Summary of the data:
Using Child Death Review Team and Public Health data, the following decreases in the rate of African American child deaths and changes in disparity compared to other races was determined. When comparing 2012-14 to 2016-18, for African Americans in Sacramento County there was a:
- 19 percent reduction in infant death rate and a 33 percent reduction in disparity.
- 51 percent reduction in infant sleep-related death rate and a 58 percent reduction in disparity.
- 88 percent reduction in the rate for child abuse and neglect homicides for children ages 0-17 and a 95 percent reduction in disparity.
“Our community began this critical work with the goal of reducing African American child deaths 10-20 percent by 2020. Data through 2018 indicate that due to thoughtful, community-led partnerships, programs and interventions, we have hit the lofty mark we set, and in fact, when it comes to specific types of child death, we’ve far exceeded our goal” said Phil Serna, Chair of the County Board of Supervisors and First 5 Sacramento Commission. “Now, however, is not the time for complacency, but it is time to double-down and build on the progress we’ve made, especially given the uncertainty the pandemic presents, including the myriad associated increases in violence, mental health needs and pronounced racial inequities. It is more important than ever to support African American families and invest in the health and safety of our youngest residents, and that’s exactly what I and others will continue to forcefully advocate.”

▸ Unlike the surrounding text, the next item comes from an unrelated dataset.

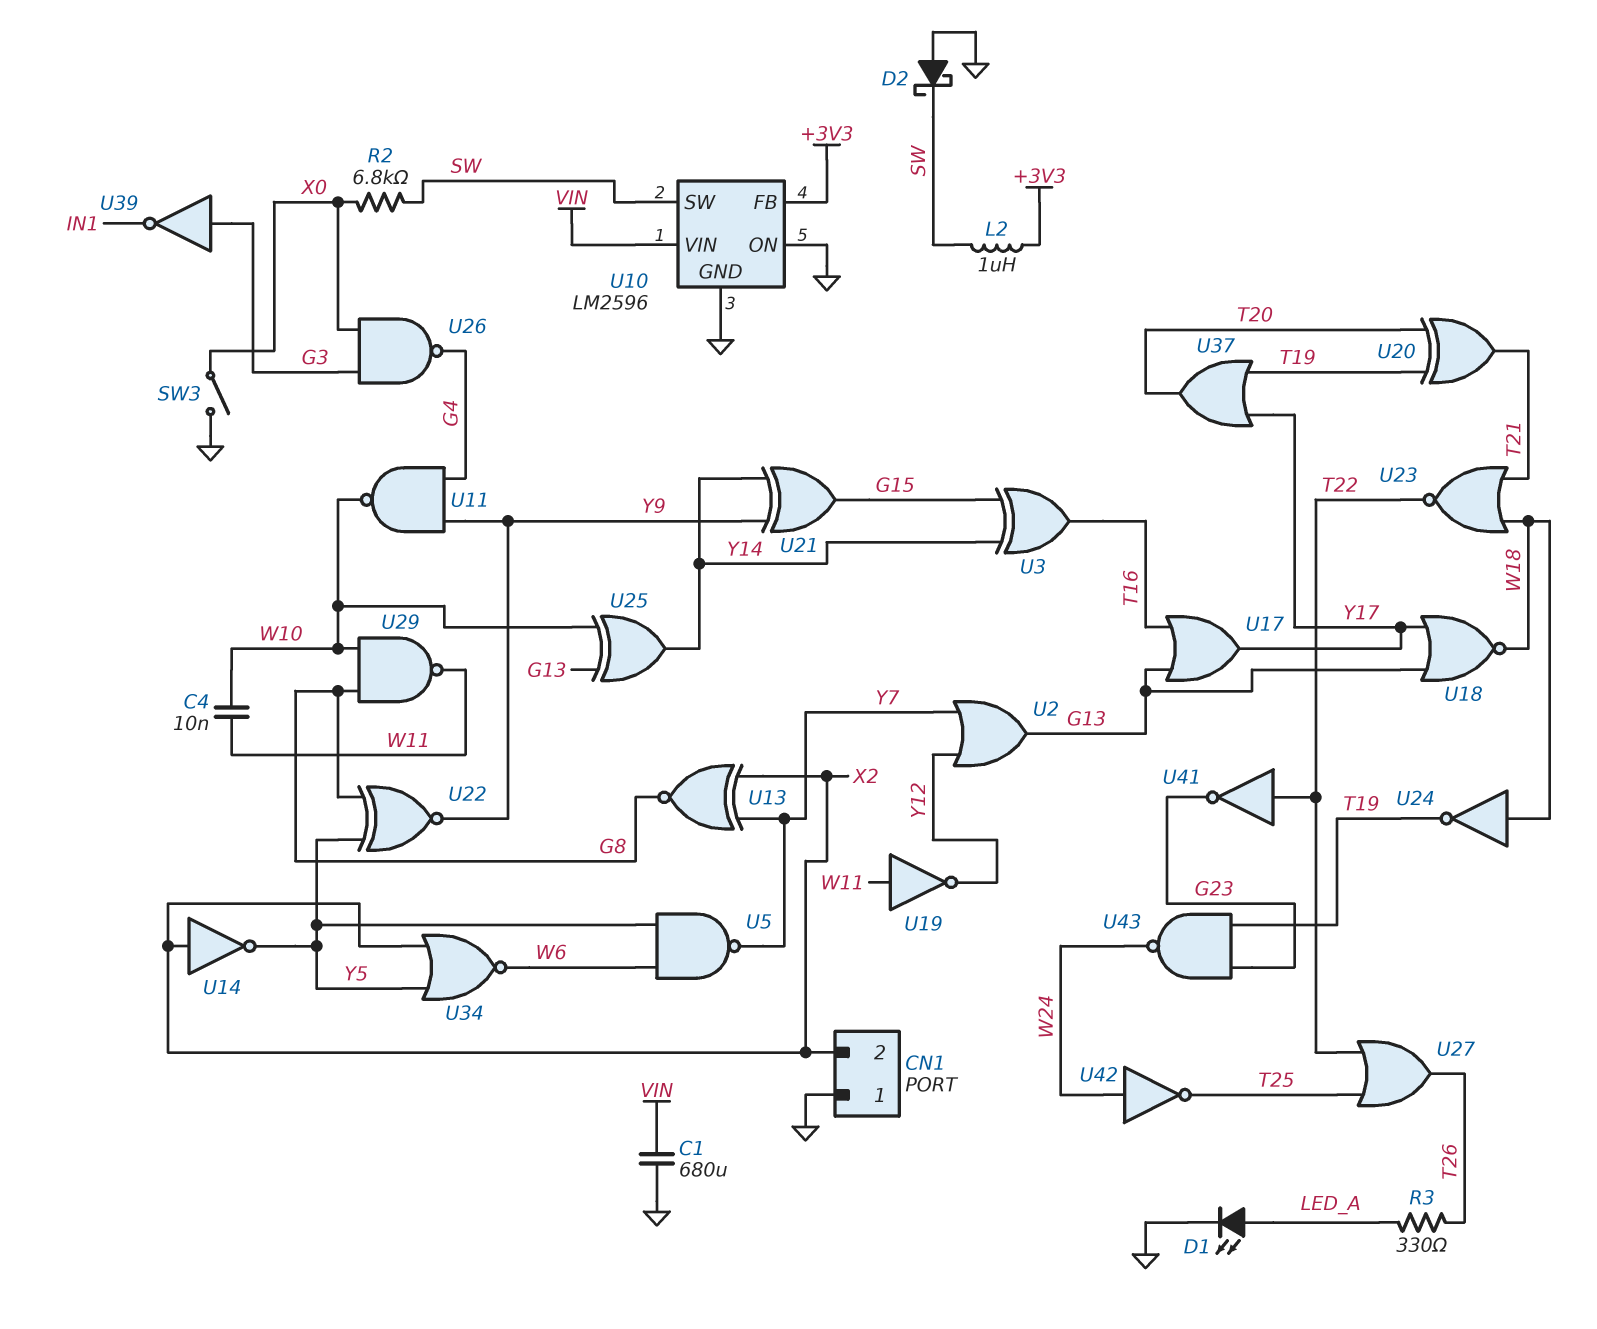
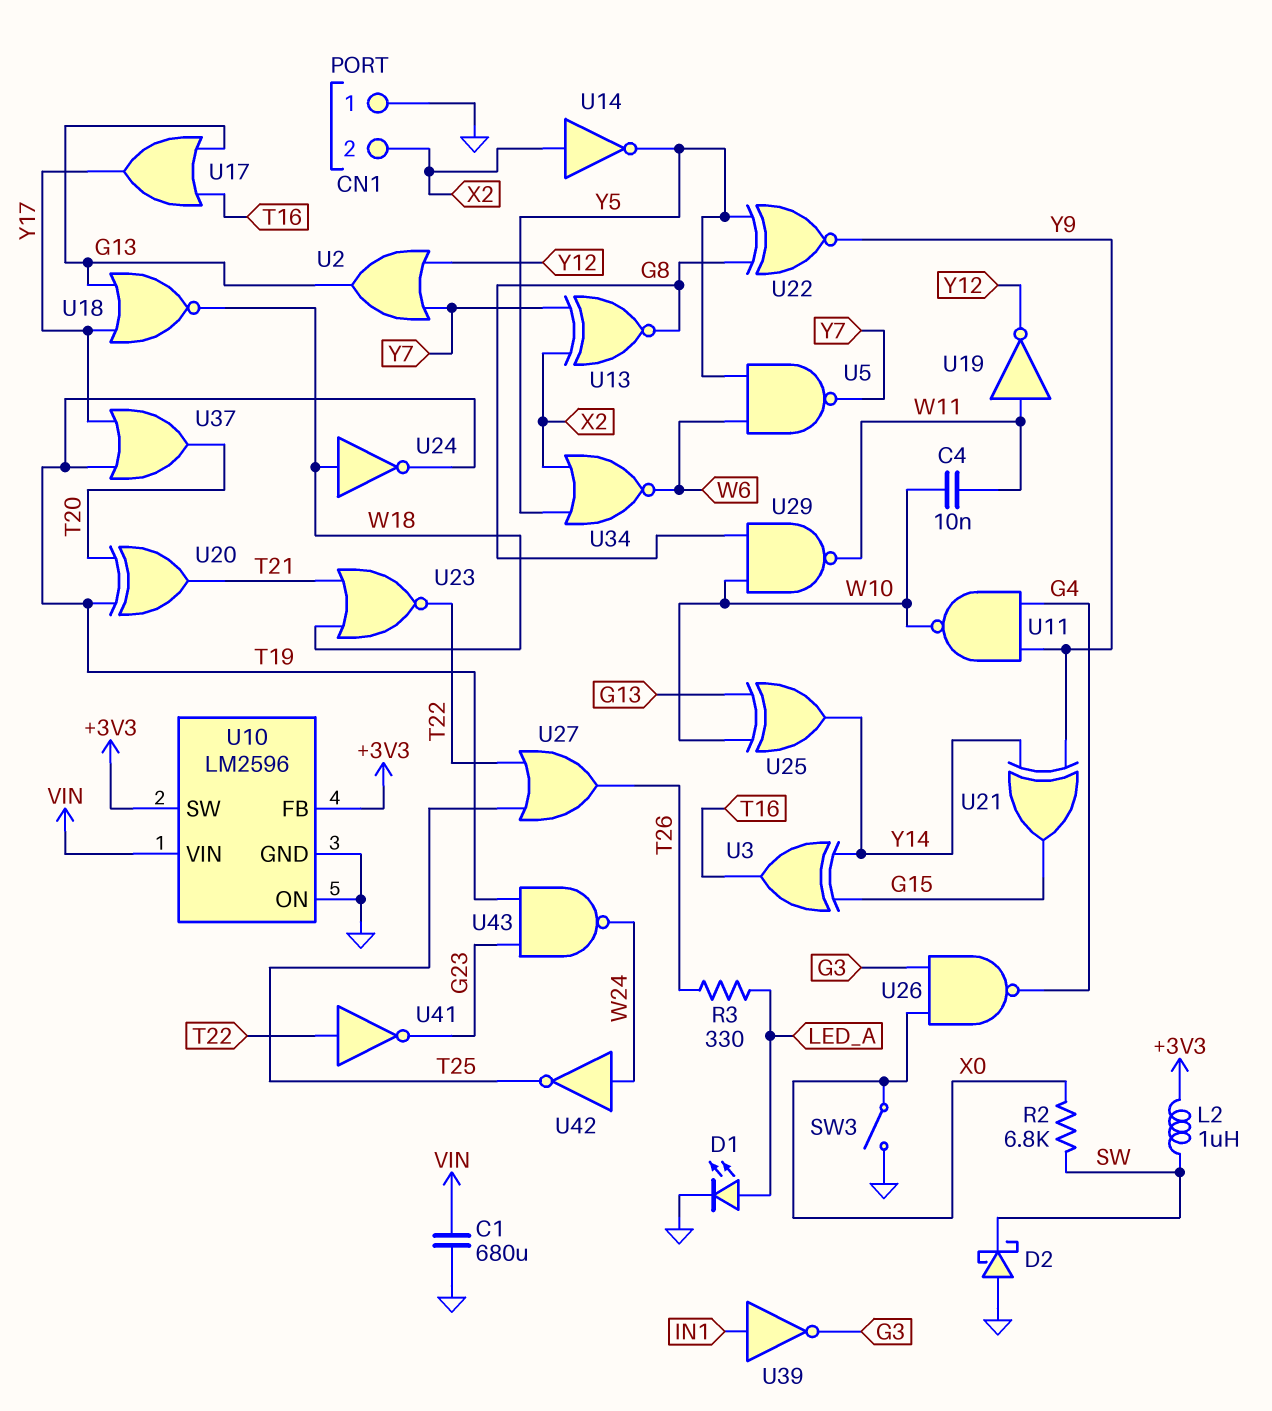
U10 pin SW: SW -> +3V3
U39: NOT (in G3, out IN1) -> NOT (in IN1, out G3)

“In a year when the impact of disparities has been made painfully clear, we are heartened by ongoing evidence that community-led and whole-family strategies to reduce the leading causes of African-American child deaths are proving effective. The results of these efforts demonstrate the importance of long-term commitments to preventive supports for families – particularly black families and those from other underserved communities,” said Chet P. Hewitt, president and CEO of Sierra Health Foundation and The Center, which manages the Black Child Legacy Campaign, and co-chair of the Steering Committee on Reduction of African American Child Deaths. “We will continue in partnership to push hard for the safety, true equity and support our communities need to lead healthy and meaningful lives.”